- **待办操作**
在下面关于 BERTopic 实验设置的代码中，停用词表是从哪个文件加载的？

- **原文段落**

==============================

In [None]:
import os
import time
import logging
import pickle
import tqdm
import json
from bertopic import BERTopic
from sklearn.feature_extraction.text import CountVectorizer
from umap import UMAP
from sentence_transformers import SentenceTransformer

In [2]:
# 假设 BASE_DIR 已经定义为项目的根目录
BASE_DIR = '/Users/jessie/Documents/Projects/Cusanus_Topic_Modeling'  # 替换为实际的路径

# 加载停用词表
with open(os.path.join(BASE_DIR, 'data/external/stopwords.pkl'), 'rb') as f:
    latin_stopwords = pickle.load(f)

In [None]:
# 生成唯一实验ID
experiment_id = f"bertopic_experiment_{int(time.time())}"
experiment_dir = os.path.join(BASE_DIR, 'experiments', experiment_id)

# 创建实验目录
if not os.path.exists(experiment_dir):
    os.makedirs(experiment_dir)

# 获取当前 experiment_id 的日志文件路径
log_file_path = os.path.join(experiment_dir, f"bertopic_experiment_{experiment_id}.log")

# 配置日志记录，使每个实验的日志记录到独立的文件中
logger = logging.getLogger()
if logger.hasHandlers():
    logger.handlers.clear()  # 清除现有的处理器，避免重复添加

logger.setLevel(logging.INFO)
formatter = logging.Formatter("%(asctime)s - %(levelname)s - %(message)s")

# 添加文件日志处理器
file_handler = logging.FileHandler(log_file_path)
file_handler.setFormatter(formatter)
logger.addHandler(file_handler)

# 添加控制台日志处理器
console_handler = logging.StreamHandler()
console_handler.setFormatter(formatter)
logger.addHandler(console_handler)

# 确保在配置 logging 后马上打印一条信息，便于确认新的日志文件被创建
logger.info(f"启动实验 {experiment_id}，日志记录到 {log_file_path}")

==============================

- **像素坐标列表**
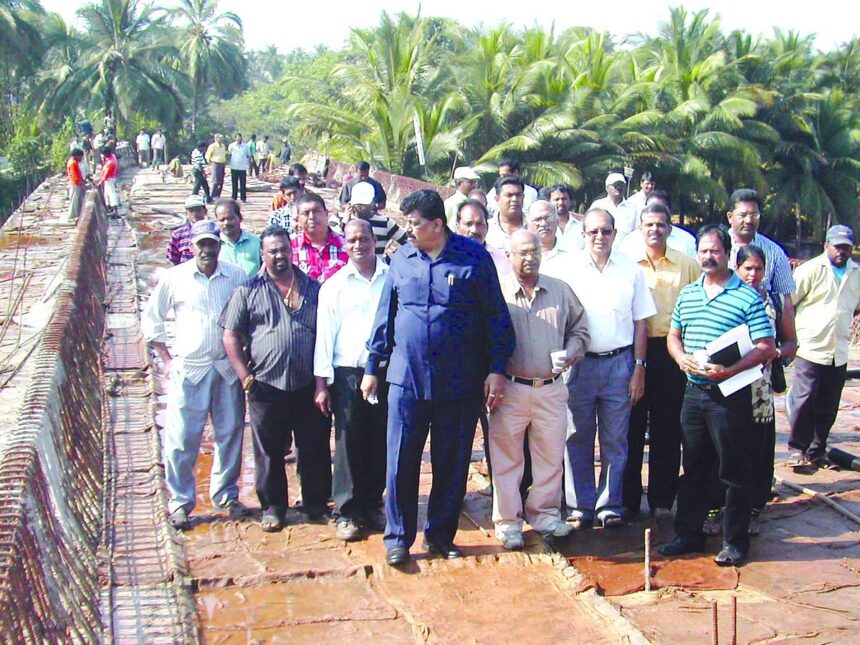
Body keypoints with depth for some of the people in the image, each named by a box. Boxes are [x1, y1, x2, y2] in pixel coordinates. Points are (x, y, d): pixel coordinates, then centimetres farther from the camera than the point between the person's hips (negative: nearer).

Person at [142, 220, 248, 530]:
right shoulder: (174, 278, 0)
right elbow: (151, 318, 9)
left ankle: (226, 495, 23)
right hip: (188, 369, -2)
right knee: (181, 439, -1)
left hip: (228, 368, 2)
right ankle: (180, 501, 11)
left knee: (230, 434, 8)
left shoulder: (237, 276, 4)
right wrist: (166, 359, 5)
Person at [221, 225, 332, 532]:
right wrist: (245, 377, -7)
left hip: (309, 386, 2)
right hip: (266, 387, -2)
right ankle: (273, 507, 20)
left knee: (315, 449, 8)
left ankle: (317, 504, 22)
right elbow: (231, 336, 1)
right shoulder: (248, 291, 3)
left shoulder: (313, 288, 9)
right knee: (269, 451, 7)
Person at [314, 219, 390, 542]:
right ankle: (347, 512, 9)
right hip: (348, 374, -1)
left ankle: (373, 506, 21)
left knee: (380, 444, 8)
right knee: (349, 444, 1)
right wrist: (322, 382, 0)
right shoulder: (334, 285, 5)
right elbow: (325, 334, 5)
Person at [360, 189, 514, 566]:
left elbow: (496, 316, -1)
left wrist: (497, 369, -5)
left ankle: (441, 535, 24)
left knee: (452, 464, 9)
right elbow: (385, 316, 12)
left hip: (460, 383, -2)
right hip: (406, 379, 2)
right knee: (401, 462, 2)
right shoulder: (401, 259, 5)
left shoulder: (475, 258, -4)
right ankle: (397, 537, 16)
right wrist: (372, 367, 12)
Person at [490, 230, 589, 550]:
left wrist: (568, 355, -3)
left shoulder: (561, 291, 8)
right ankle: (507, 521, 16)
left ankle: (544, 514, 27)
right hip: (510, 389, -3)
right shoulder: (496, 292, -3)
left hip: (551, 389, 3)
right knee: (506, 458, 4)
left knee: (551, 456, 11)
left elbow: (579, 330, 17)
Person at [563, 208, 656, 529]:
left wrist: (639, 369, 2)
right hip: (579, 364, -1)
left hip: (620, 363, 1)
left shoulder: (631, 271, 4)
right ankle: (580, 506, 15)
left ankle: (609, 505, 16)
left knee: (615, 439, 6)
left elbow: (640, 323, 6)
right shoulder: (569, 269, 1)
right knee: (578, 439, 5)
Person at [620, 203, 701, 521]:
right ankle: (628, 499, 14)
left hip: (672, 352, 1)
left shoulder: (687, 265, 5)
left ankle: (662, 499, 17)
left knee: (667, 428, 7)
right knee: (632, 426, 4)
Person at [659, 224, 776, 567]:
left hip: (730, 395, -5)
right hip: (694, 393, 6)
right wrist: (682, 358, -4)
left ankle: (735, 542, 15)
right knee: (693, 468, 14)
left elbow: (767, 347, -11)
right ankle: (689, 534, 26)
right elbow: (673, 335, 18)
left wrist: (728, 371, -22)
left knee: (734, 472, 3)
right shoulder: (687, 293, 10)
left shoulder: (747, 297, -8)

==============================

- **任务答案**
从 BASE_DIR 下的 data/external/stopwords.pkl 文件加载。